Es waren zwei offene Briefe, doch sie erhielten eine unterschiedliche
öffentliche Aufmerksamkeit. Natan Sznaider und Günther Jacob begründeten in
einem Schreiben die Absage ihrer Veranstaltung im Rahmenprogramm der derzeit in
Peenemünde gastierenden Wehrmachtsausstellung. Sie wollten dort über die
»Versöhnungsverweigerung des Philosophen Vladimir Jankélévitch« sprechen. Micha
Brumlik hingegen schrieb kürzlich an den Suhrkamp-Verlag wegen des dort
verlegten antizionistisch-antisemitischen Pamphlets von Ted Honderich.
Auf Brumliks Brief folgte eine relativ ausführliche Debatte in den
Feuilletons.
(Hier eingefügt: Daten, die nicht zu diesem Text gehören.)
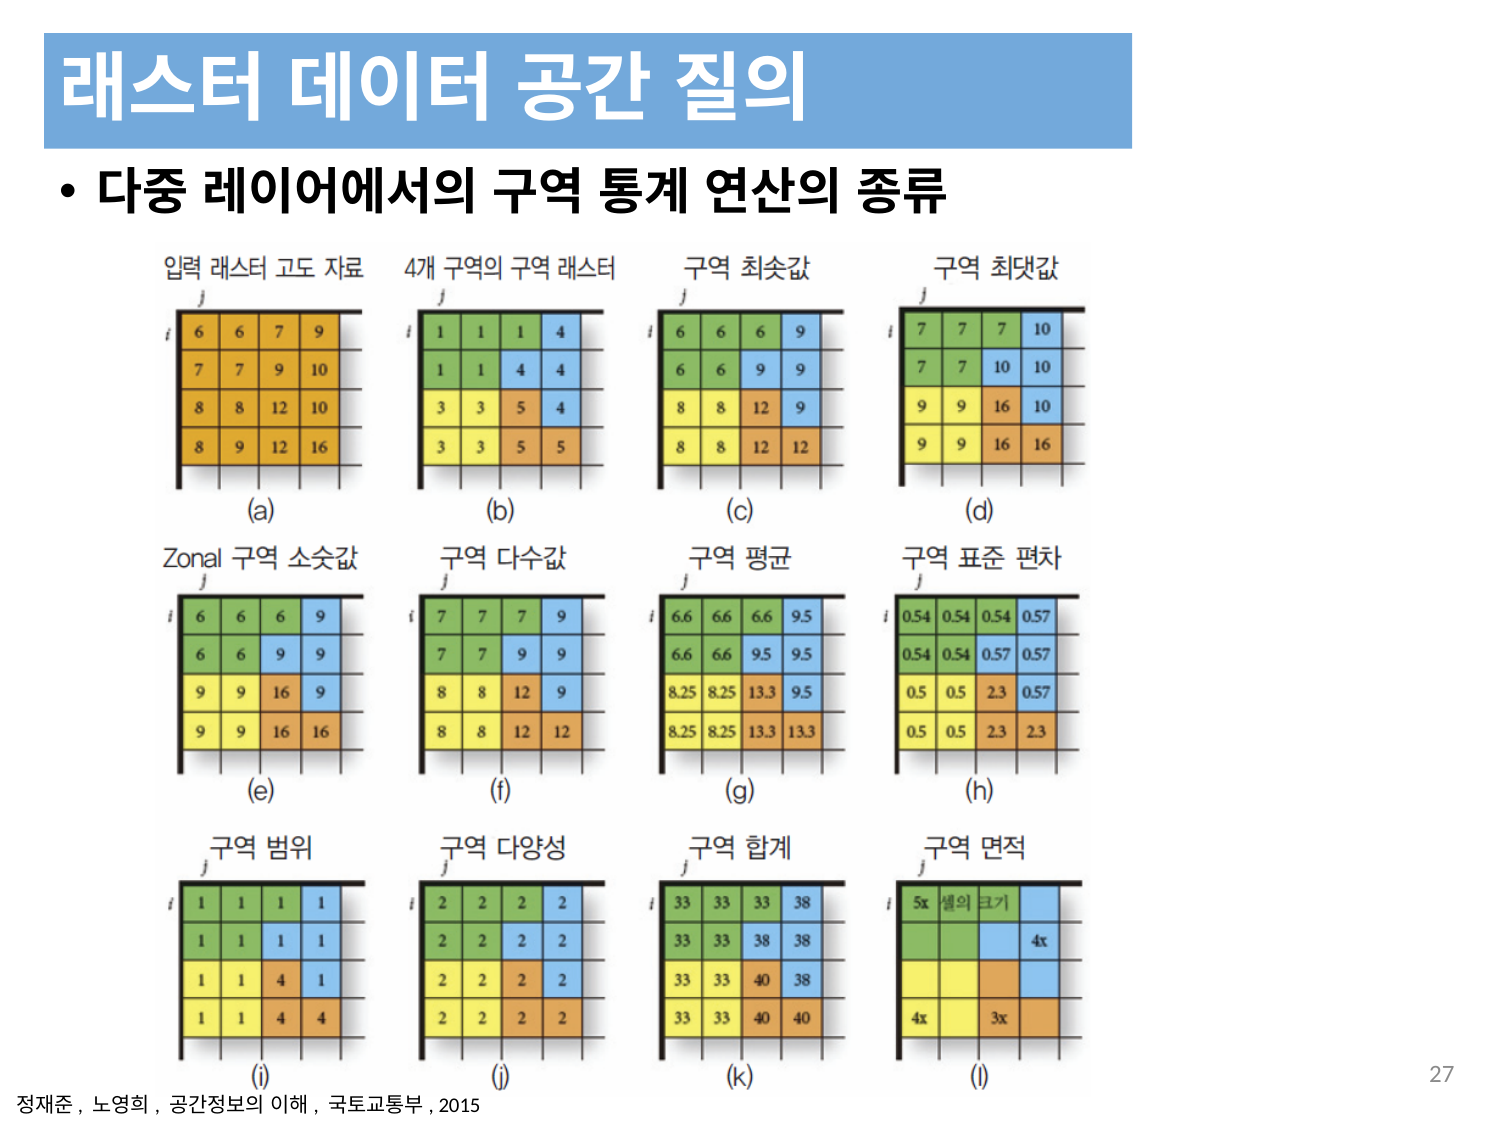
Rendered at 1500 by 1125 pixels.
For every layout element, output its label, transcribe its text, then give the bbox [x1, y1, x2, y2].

list 다중 레이어에서의 구역 통계 연산의 종류 [44, 158, 1440, 983]
slide_number 267 [1132, 1042, 1470, 1103]
picture [155, 242, 1091, 1098]
text_box 정재준, 노영희, 공간정보의 이해, 국토교통부, 2015 [1, 1084, 496, 1125]
list 래스터 데이터 공간 질의 [44, 33, 1133, 149]
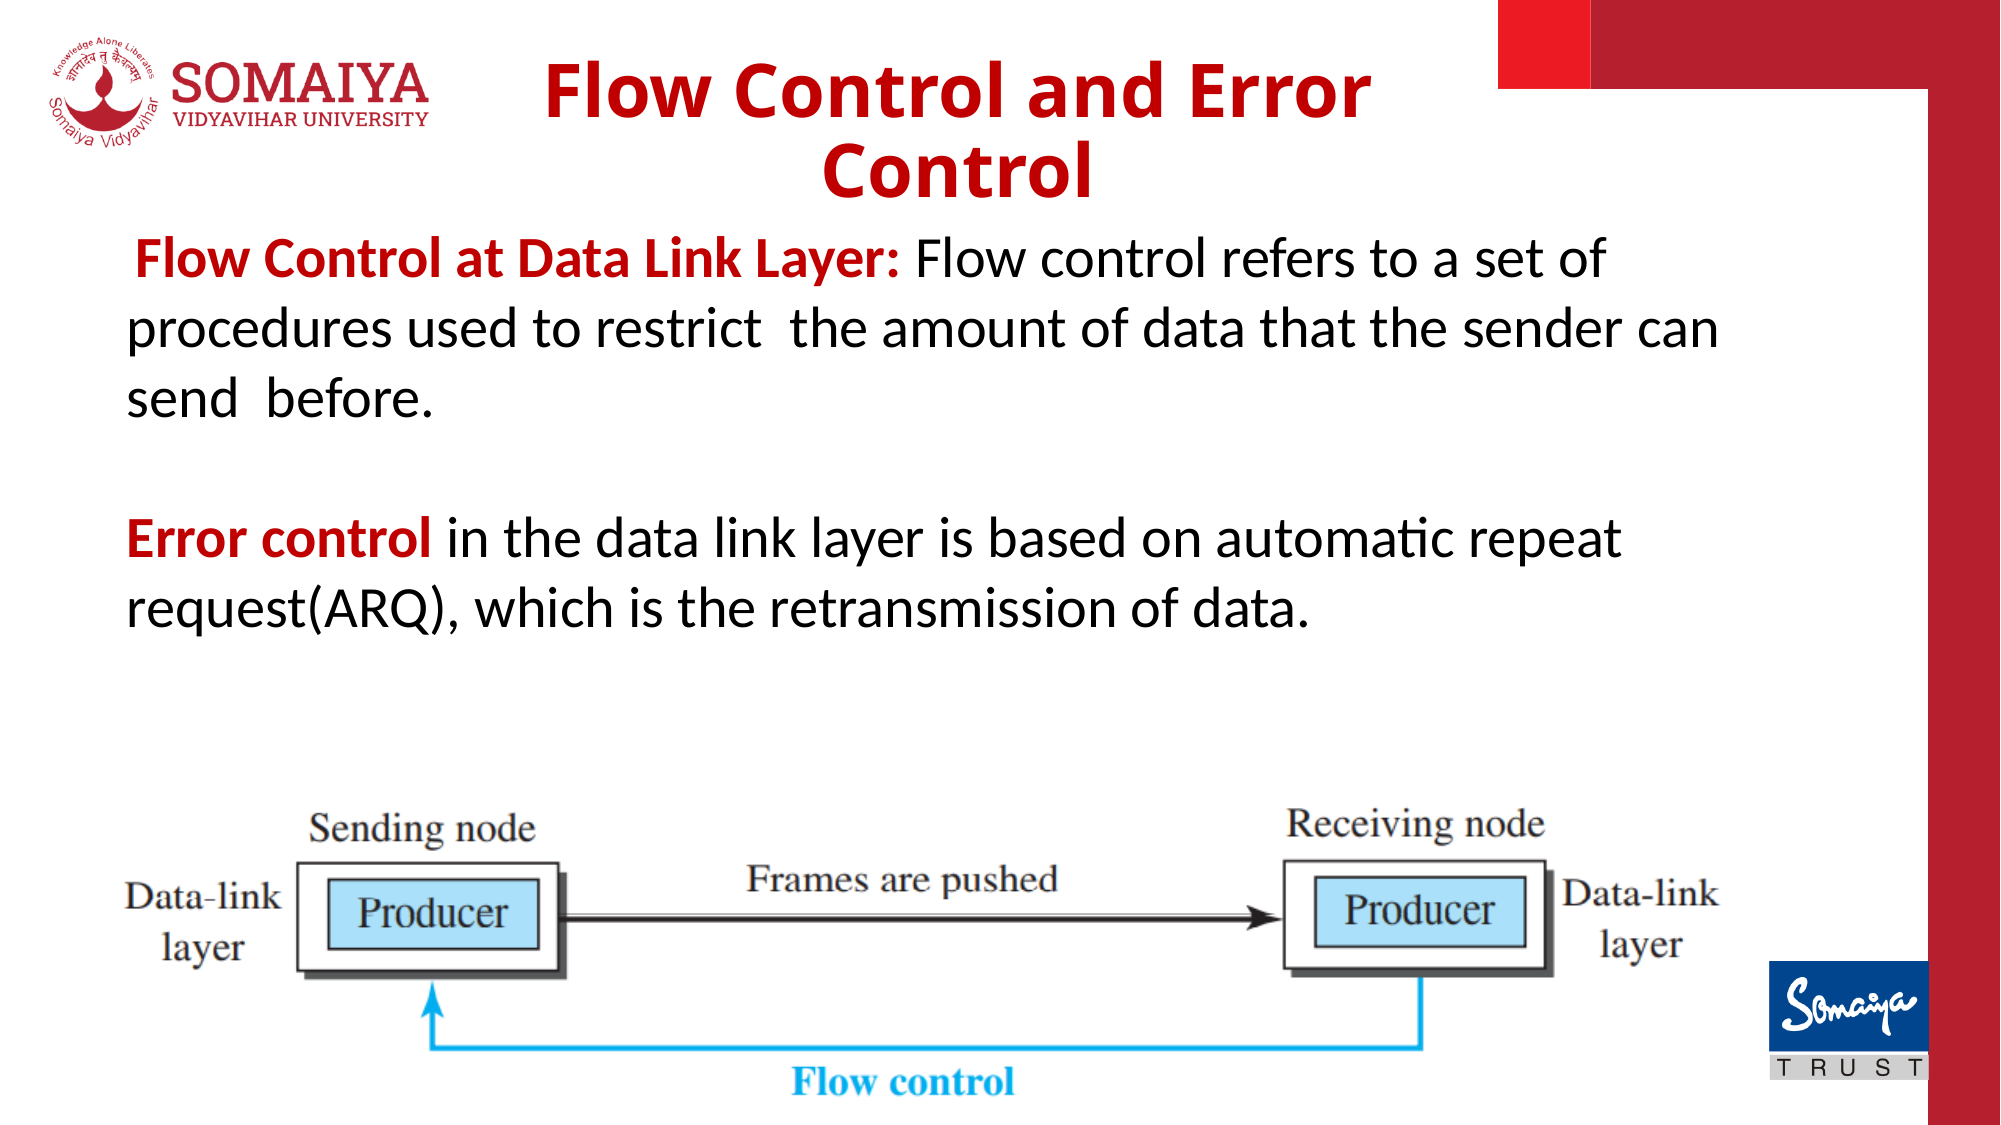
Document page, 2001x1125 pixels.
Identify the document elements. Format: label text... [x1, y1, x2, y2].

text_box Flow Control at Data Link Layer: Flow control refers to a set of procedures used to restrict the amount of data that the sender can send before. Error control in the data link layer is based on automatic repeat request(ARQ), which is the retransmission of data. [112, 212, 1805, 692]
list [1769, 961, 1929, 1080]
title Flow Control and Error Control [501, 45, 1415, 212]
picture [1498, 0, 2000, 1125]
picture [84, 771, 1755, 1125]
picture [14, 28, 463, 175]
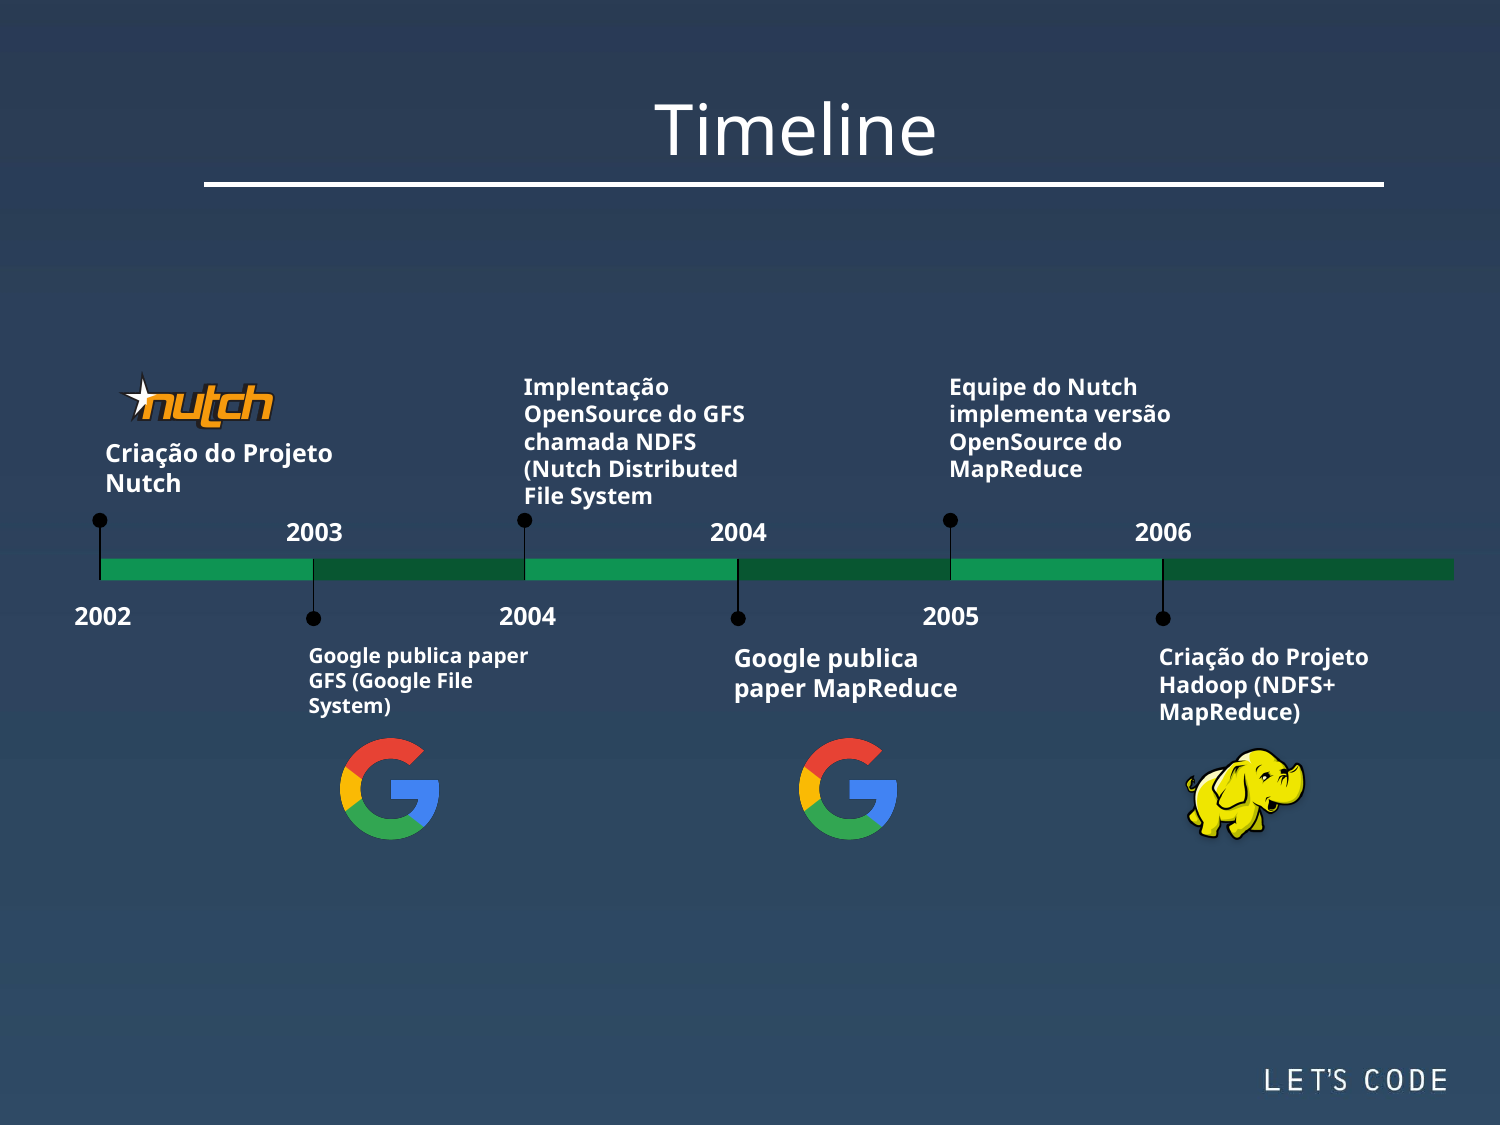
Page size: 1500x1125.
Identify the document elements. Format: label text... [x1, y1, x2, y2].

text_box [253, 496, 570, 784]
picture [0, 0, 1500, 1125]
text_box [45, 422, 367, 643]
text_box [1102, 496, 1455, 784]
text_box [677, 496, 996, 784]
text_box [470, 357, 786, 643]
text_box Timeline [195, 69, 1399, 197]
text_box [889, 357, 1211, 643]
Die Absage Sznaiders und Jacobs wurde hingegen kaum beachtet. Es
ist für einen Großteil der Feuilletons offenbar wohlfeil, sich politisch korrekt
von einem allzu agressiv vorgetragenen Antizionismus á la Honderich abzugrenzen,
erst recht da es sich um einen linken Antizionisten kanadisch-britischer
Provenienz handelt, und gleichzeitig das Recht auf »Israelkritik« gegen eine
angebliche »Zensur« zu verteidigen. Eine Störung des Betriebsfriedens im
deutschen Normalisierungsdiskurs durch eine Intervention wie die von Sznaider
und Jacob dagegen wird einfach ignoriert.
Immerhin widmete sich die taz dem Eklat von Peenemünde. Zunächst warf das
Blatt Sznaider und Jacob vor, sie gingen nur einer »schwierigen Debatte« aus dem
Weg, verweigerten sich also dem zivilgesellschaftlichen Vergangenheitsdiskurs.
Nachdem Sznaider und Jacob nach diesem tendenziösen Artikel zunächst Gelegenheit
gegeben wurde, ihre Argumente selbst darzulegen, folgte prompt ihre Abfertigung.
Martin Altmeyer unterstellte ihnen, »obsessiv« einen »moralischen Narzissmus des
besseren Deutschen, der sich voll Stolz zur nationalen Schande bekennt«, zu
»predigen« (taz, 18. August).
Das ist ein besonders aparter Vorwurf an die Adresse eines in Deutschland
geborenen und in Israel lebenden Historikers, dessen Eltern die Shoa überlebten.
Was bisher als Standardvorwurf des »negativen Nationalismus« an deutsche Linke
gerichtet wurde, die sich dem Normalisierungsdiskurs verweigerten, wird nun auch
unverblümt einem Juden vorgeworfen. Das erinnert daran, wie Klaus von Dohnanyi
in der Walser-Debatte 1998 Ignatz Bubis aufforderte, sich zu fragen, wie er sich
als Deutscher im Nationalsozialismus verhalten hätte.
Sznaider und Jacob vorzuwerfen, die »kathartischen Wirkungen der
Erinnerungsarbeit« zu ignorieren, offenbart Altmeyers eigene Obsession. Denn der
Wunsch nach solchen »kathartischen Wirkungen« entspringt dem Bedürfnis nach
einer Relativierung der Geschichte, die eine nationale Identifikation
ermöglichen soll, und nicht nach einer kritischen Aufarbeitung des Geschehenen.
Genau dagegen richtet sich zurecht Sznaiders und Jacobs Einspruch: gegen eine
auf »abstrakter Schuldanerkenntnis« basierende affirmative
Vergangenheitsbewältigung.
Dass im Zeichen solch »kathartischer« Erinnerungsarbeit von der Linken auch
die Vertriebenen als deutsche Opfer zu rehabilitieren seien, hatte der
taz-Redakteur Christian Semler bereits während des Kosovokrieges in einem Essay
gefordert. Der jetzige Umgang der taz mit Sznaider und Jacob zeigt, wie selbst
deren entschiedener Widerspruch gegen den deutschen Normalisierungsdiskurs noch
für diesen dienstbar gemacht werden soll.